"These AI tools have a real chance to make a difference," said Eric Topol, a cardiologist and geneticist at Scripps Research in San Diego, and author of a forthcoming book on the use of the drug. automatic learning in health care, which did not participate in the research. . "But it'll take a moment."
Using neural network technology, Dr. Zhang has developed systems capable of analyzing the eyes for haemorrhages, lesions and other signs of diabetic blindness. Ideally, such systems would be a first line of defense to screen patients and identify those who need more attention.

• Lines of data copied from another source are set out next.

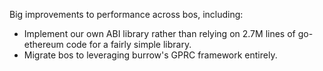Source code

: Big improvements to performance across bos, including:
- Implement our own ABI library rather than relying on 2.7M lines of go-ethereum code for a fairly simple library.
- Migrate bos to leveraging burrow's GPRC framework entirely.
	
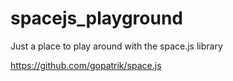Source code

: # spacejs_playground

Just a place to play around with the space.js library

https://github.com/gopatrik/space.js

Dr. Zhang and his colleagues have now created a system that can diagnose an even wider range of conditions, recognizing patterns in the text, not just in medical images. The new system analyzed the electronic medical records of nearly 600,000 patients at the Guangzhou Women's and Children's Medical Center, a hospital in southern China.
First, a group of qualified doctors annotated Guangzhou's records, adding labels identifying information about certain medical conditions. The system then analyzed the tagged data. When this was done and new data was presented – the symptoms of a patient determined during a physical examination – he was able to create links by himself.
When tested on untagged data, the system can compete with the performance of experienced physicians. The diagnosis of asthma was accurate to more than 90%; the accuracy of the physicians participating in the study ranged from 80 to 94%. To diagnose gastrointestinal diseases, the accuracy of the system was 87%, compared to 82 to 90% for doctors.
The experts said extensive clinical trials are now needed, not least because of the difficulty of interpreting decisions made by neural networks.
"Medicine is a slowly evolving field," said Ben Shickel, a researcher at the University of Florida, specializing in the use of in-depth learning for health care. "Nobody will just deploy one of these techniques without rigorous tests that show exactly what's going on."